» Problem
In two sentences, summarize the passage below on sleep in children with OCD.

The strong negative association found for TST and CY-BOCS compulsions is somewhat novel. Robinson et al. (1998) reported a marginally-significant negative correlation (r=−.51) between TST and total Y-BOCS scores in a sample of 13 non-medicated, non-depressed adults with OCD, though separate associations with specific types of symptoms were not examined. Even though pediatric patients sometimes present with compulsions only (Geller et al., 1998; Last & Strauss, 1989), all of the children in the current sample reported both obsessions and compulsions. While our findings require replication, it is interesting nonetheless to speculate on possible mechanisms linking insufficient sleep with more severe compulsive behaviors. Notably, sleep loss has the most profound effects on functions of the prefrontal cortex including the ability to monitor and inhibit behavior (see Muzur, Pace-Schott & Hobson, 2002). Since the same types of executive functioning deficits are established features of OCD (Andres et al., 2007; Greisberg & McKay, 2003; Huyser, Veltman, Wolters, de Haan, & Boer, 2010), behavioral inhibition of compulsions/rituals may be more likely to fail in combination with inadequate sleep.
Despite some strengths, a clear limitation of this pilot investigation is its small sample size and associated lack of statistical power. Although effect sizes for univariate tests of objective sleep variables provide some confidence that our results are clinically, in addition to statistically, significant, research among larger samples of children with OCD is necessary. Also, as discussed, research exists suggesting that sleep is more disrupted in patients with greater OCD severity (Storch et al., 2008; Kluge et al., 2007). Since 5 of the 6 patients in this study had CY-BOCS scores in the severe range, future research utilizing a broader array of pediatric patients will better elucidate this relationship. It is also feasible that the sleep of OCD patients in this study may have been more disrupted as a function of wearing the actigraph. However, because none of the children (or their parents) reported or demonstrated difficulty wearing the actigraph during the one-week assessment, this possibility seems unlikely.
In summary, objective findings indicate significantly disrupted sleep patterns in pre-adolescent children with OCD as well as an association with more severe compulsions. In light of the limited evidence for sleep abnormalities in adult patients, our preliminary findings appear to fit with a larger body of research highlighting distinct developmental differences in the presentation of OCD during childhood. Nonetheless, other actigraphy-based studies of sleep in the home environment are absent from the empirical literature. In this study we found significantly reduced total sleep among children with OCD compared to controls. This difference was primarily explained by nighttime awakenings that were more than twice as long in the OCD group. More research is required to establish the representativeness of these findings in larger samples of pediatric patients including possible associations with OCD symptomatology.

» Listed entries
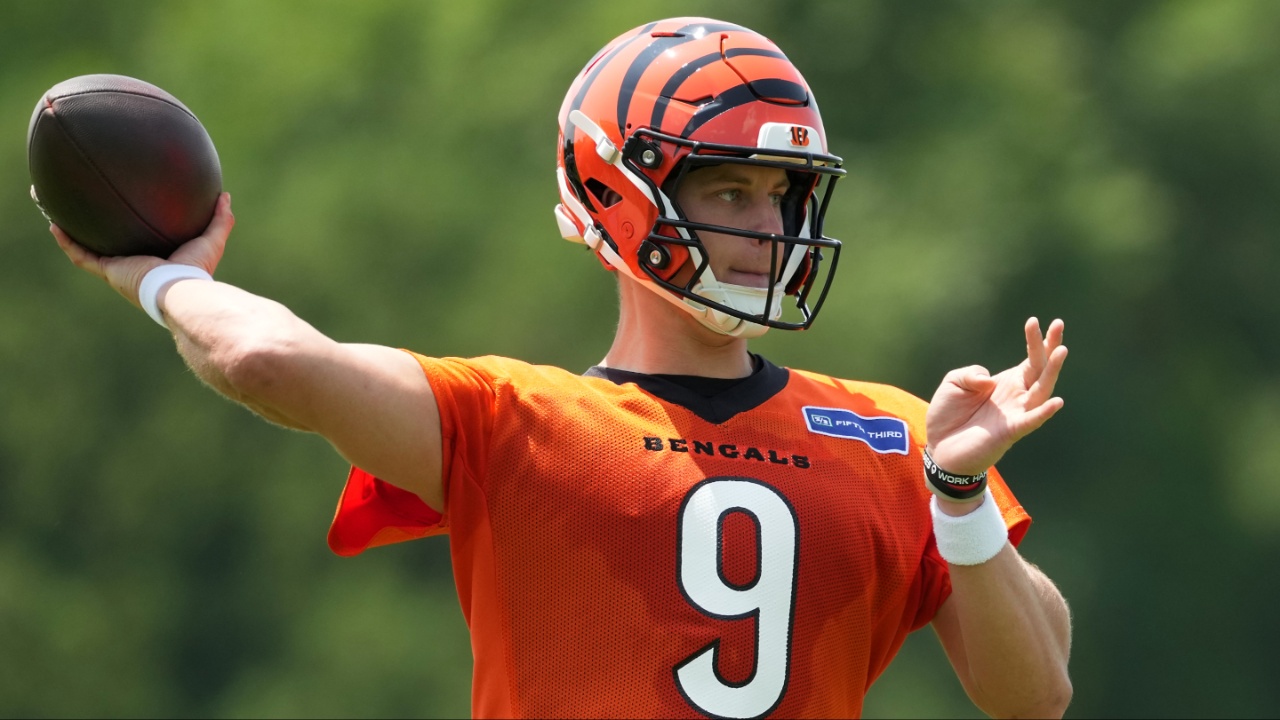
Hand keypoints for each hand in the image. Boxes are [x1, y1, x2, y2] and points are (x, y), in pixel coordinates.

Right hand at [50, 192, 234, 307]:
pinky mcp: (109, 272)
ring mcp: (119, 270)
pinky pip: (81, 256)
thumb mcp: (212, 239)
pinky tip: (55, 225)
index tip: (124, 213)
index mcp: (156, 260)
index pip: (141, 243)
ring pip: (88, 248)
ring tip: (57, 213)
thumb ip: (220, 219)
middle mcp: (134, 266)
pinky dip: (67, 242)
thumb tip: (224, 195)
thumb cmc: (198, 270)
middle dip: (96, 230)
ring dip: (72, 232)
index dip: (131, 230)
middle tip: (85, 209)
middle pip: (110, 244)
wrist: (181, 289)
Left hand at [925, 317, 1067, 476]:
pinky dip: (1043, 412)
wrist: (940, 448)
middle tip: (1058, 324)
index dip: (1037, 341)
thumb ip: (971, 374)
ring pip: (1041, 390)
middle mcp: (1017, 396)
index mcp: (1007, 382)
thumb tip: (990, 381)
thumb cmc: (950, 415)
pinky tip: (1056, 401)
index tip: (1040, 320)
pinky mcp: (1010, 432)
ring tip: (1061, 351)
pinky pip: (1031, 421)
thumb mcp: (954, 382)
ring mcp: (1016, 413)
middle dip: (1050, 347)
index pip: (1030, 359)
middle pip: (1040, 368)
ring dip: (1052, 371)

» Answer section
Objective measures showed that pre-adolescent children with OCD slept significantly less than controls, mainly because their nighttime awakenings were more than twice as long, and less total sleep was strongly linked to more severe compulsions, possibly because sleep loss weakens the prefrontal ability to inhibit behavior. Because this pilot study had only six patients, five of them in the severe range, its findings need replication in larger and broader samples of pediatric patients.